> **Source extract**
** Begin **
This means that you have to be burrowed deep, too deep, in the partisan trenches not to be exhilarated by clear signs of a successful resuscitation of Chelsea.
Yes, it's true they are not the easiest club to love. The sense of entitlement to success on the basis of random wealth, the brimming arrogance that in someone like John Terry so often overflows, the idea that for Roman Abramovich the team is a toy to be picked up and put down according to mood, the crudity of the sacking of Ray Wilkins, and the accompanying humiliation of Carlo Ancelotti, none of it spreads a warm glow.
However, what happened at Bolton on Monday night certainly did.
It was created by the sight of a team, an extremely good team that not so long ago looked as if they were going to terrorise the Premier League for a second straight season and be the ones everyone had to beat in Europe, playing again, really playing.
Bolton manager Owen Coyle said there was never a four-goal difference between the sides, but he couldn't have been looking when the vital business was done. Where it mattered, Chelsea had time and space again and Didier Drogba, with his superman goal, suggested powerfully that the malarial chills belonged to another lifetime. He looked, as he has done in this challenging arena before, like a man who could do anything, whose very presence was just about the last word in intimidation.
However, the man you felt most pleased for was the recently dour Ancelotti. A couple more performances like this and he may well reacquire some of his old drollery. It would certainly have been the greatest sadness of a sustained Chelsea free fall if it had taken down a football man of such distinction, an operator of great calmness and civility and puckish humour.
Mostly, Ancelotti's style has survived the appalling possibility that for the first time in a career which has seen four triumphs, two each as a player and a coach, in the Champions League he would prove incapable of turning back the worst possibilities of a team falling apart.
The worst catastrophe of his career, no doubt, was his failure to cut dead the hubris which so notoriously flooded his Milan dressing room after Maldini and company had run up a three-goal lead over Liverpool in the Champions League final. Two years later, in Athens, he was able to move beyond that personal horror and reverse the result but just a few weeks ago there had to be far heavier odds against his chances of turning Chelsea around.
He is still in a long-shot position, seven points behind Manchester United having played an extra game, but six of the points can be retrieved in head-to-head battle and this week the postponement of the December game at Stamford Bridge suddenly seems like an additional blessing.
United and Arsenal have issued hints of increased authority, Manchester City may one day soon decide it is better to die on your feet than live on your knees, and, who knows? Spurs may just find some late inspiration in the 50th anniversary of a superb Double season.
These are not the most unreasonable of expectations but, for a day or two at least, all pales beside the possibility that the real Chelsea are back.
** End **
> **Task 1**
Reproduce the part of the Chelsea column word for word, starting at "He is still" and ending at "an additional blessing.".
The Chelsea column and the records come from unrelated sources.

> **Dataset records**
** Begin **
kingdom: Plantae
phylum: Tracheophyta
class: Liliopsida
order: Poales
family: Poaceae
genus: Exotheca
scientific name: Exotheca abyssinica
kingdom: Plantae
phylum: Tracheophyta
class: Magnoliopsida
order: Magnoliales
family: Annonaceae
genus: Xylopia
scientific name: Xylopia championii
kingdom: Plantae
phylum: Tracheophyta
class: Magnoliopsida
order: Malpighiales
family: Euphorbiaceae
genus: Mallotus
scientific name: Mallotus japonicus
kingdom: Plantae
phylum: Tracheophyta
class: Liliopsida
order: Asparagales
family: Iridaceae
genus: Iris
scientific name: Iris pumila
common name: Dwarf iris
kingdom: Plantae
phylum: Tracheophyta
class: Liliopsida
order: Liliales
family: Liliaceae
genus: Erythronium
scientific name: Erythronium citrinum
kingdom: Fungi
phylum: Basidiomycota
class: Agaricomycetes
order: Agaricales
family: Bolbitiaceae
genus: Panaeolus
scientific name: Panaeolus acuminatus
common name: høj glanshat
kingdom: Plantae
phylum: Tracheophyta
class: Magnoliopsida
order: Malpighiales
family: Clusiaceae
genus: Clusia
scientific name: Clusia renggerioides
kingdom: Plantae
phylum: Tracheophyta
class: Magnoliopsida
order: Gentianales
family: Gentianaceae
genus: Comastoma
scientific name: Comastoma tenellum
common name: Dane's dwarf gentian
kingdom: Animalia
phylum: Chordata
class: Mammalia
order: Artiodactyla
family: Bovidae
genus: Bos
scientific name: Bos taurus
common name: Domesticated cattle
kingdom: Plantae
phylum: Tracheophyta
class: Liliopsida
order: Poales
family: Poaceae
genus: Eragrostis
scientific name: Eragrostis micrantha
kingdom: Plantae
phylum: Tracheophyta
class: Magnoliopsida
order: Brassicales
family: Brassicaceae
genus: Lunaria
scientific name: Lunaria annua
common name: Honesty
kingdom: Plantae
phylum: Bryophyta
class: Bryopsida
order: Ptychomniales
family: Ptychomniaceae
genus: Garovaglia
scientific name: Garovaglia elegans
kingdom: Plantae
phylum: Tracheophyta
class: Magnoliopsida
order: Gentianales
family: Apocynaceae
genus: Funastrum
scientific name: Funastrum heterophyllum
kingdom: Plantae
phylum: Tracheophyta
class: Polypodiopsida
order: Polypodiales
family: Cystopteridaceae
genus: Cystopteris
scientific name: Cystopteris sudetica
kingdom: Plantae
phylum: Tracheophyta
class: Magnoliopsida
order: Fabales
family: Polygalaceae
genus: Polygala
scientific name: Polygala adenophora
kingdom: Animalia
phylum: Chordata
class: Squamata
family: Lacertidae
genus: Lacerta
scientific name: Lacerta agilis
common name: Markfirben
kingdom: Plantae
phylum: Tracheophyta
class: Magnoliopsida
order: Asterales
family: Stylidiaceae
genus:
** End **
> **Task 2**
In the records, take the lines starting at the one that contains "order: Asparagales" and ending at the one that contains "kingdom: Fungi", and switch "scientific name" to "species name" with nothing else changed. Return only those lines.

> **Full solution 1**
He is still in a long-shot position, seven points behind Manchester United having played an extra game, but six of the points can be retrieved in head-to-head battle and this week the postponement of the December game at Stamford Bridge suddenly seems like an additional blessing.

> **Full solution 2**
order: Asparagales
family: Iridaceae
genus: Iris
species name: Iris pumila
common name: Dwarf iris
kingdom: Plantae
phylum: Tracheophyta
class: Liliopsida
order: Liliales
family: Liliaceae
genus: Erythronium
species name: Erythronium citrinum
kingdom: Fungi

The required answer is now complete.